The court finds such reasoning persuasive concerning "reasonable compensation" pursuant to Connecticut General Statutes § 45a-717(b) for court-appointed counsel for the representation of indigent parties in the Superior Court for Juvenile Matters. Such compensation cannot, without more, be equated with prevailing market rates for attorney compensation, given considerations of public policy, statutory construction and the pro bono obligations that the profession imposes on all members of the bar.
A secondary issue raised concerns the contractual issues between the parties. Counsel for the mother, by accepting appointment to the panel, entered into a contract to perform legal services. The terms of that contract are in writing as to the fees to be paid. There was no evidence presented or arguments advanced why counsel for the mother should be relieved for that portion of the agreement concerning the payment of the fees, but nonetheless continue to enjoy the remaining benefits of the contract. There was no evidence of mistake, fraud, misrepresentation or the like offered permitting recision or reformation of the contract."[P]arties are free to contract for whatever terms on which they may agree [and] . . . a court must enforce the contract as drafted by the parties . . . unless the contract is voidable on grounds such as mistake, fraud or unconscionability." Gibson v. Capano, 241 Conn. 725, 730-31, 699 A.2d 68 (1997).

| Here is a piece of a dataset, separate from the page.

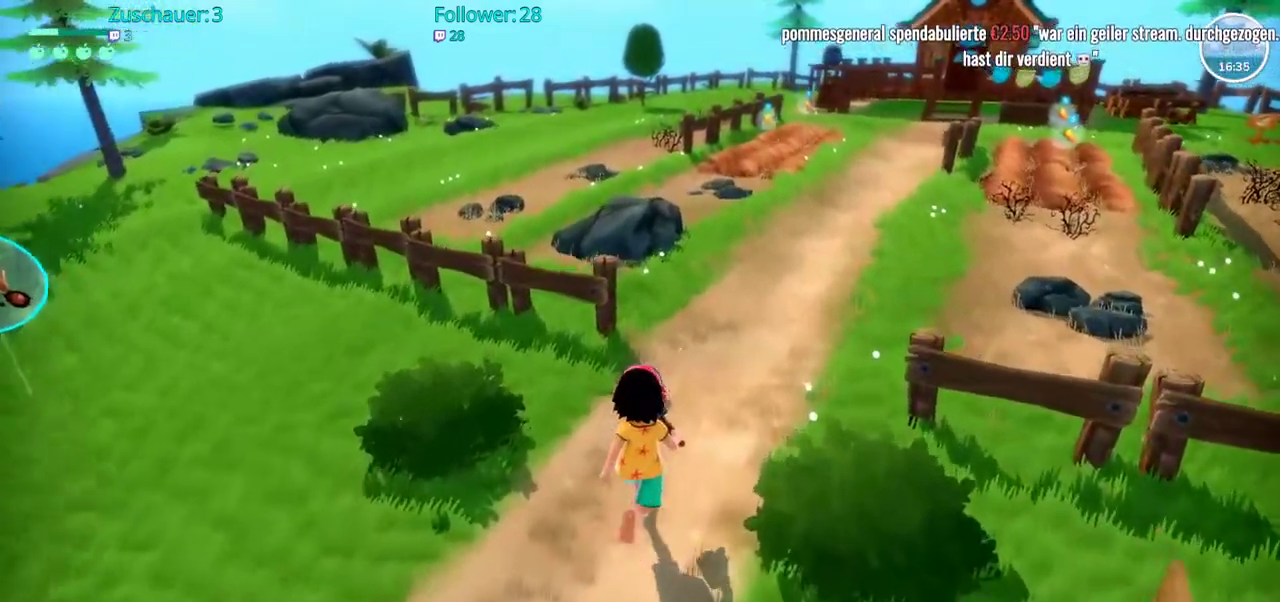
{"buttons": [], "left_stick": "up", "right_stick": "center", "events": []}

Counsel for the mother was appointed by the court on the understanding and assumption that he had accepted the terms of the contract, including the provisions for the payment of fees. It is a voluntary appointment; no attorneys are compelled to represent indigent parties in juvenile matters cases. There is no evidence that he has sought fees for work in excess of twenty hours, nor sought to resign from the case as it has become too burdensome for him to continue his work. In fact, he has continued under the contract while seeking to avoid the claimed burdens of the fee provision only, without any basis for such relief. To the extent such relief was requested, it is hereby denied.
Private legal practitioners, in the acceptance of legal work for a fixed rate or hourly fees, must all enter into a professional and financial calculus concerning each client and the work expected. Specifically, they must decide whether, in any given case, the expected reward is adequate for the effort to be expended. It is an undertaking fraught with risk and opportunity, at times financial and at times for the acquisition of experience, professional satisfaction, knowledge and exposure to areas of the practice of law previously unexplored. Perhaps counsel for the mother now regrets the calculus made. If so, his option is to resign and undertake other legal work which, in his opinion, will generate more reasonable legal fees. The fact that his regrets have become public in his motion does not lead the court inexorably to conclude that the fees offered and accepted were or are unreasonable and the court cannot so find.
For all the foregoing reasons, the motions for appropriate relief concerning legal fees are denied.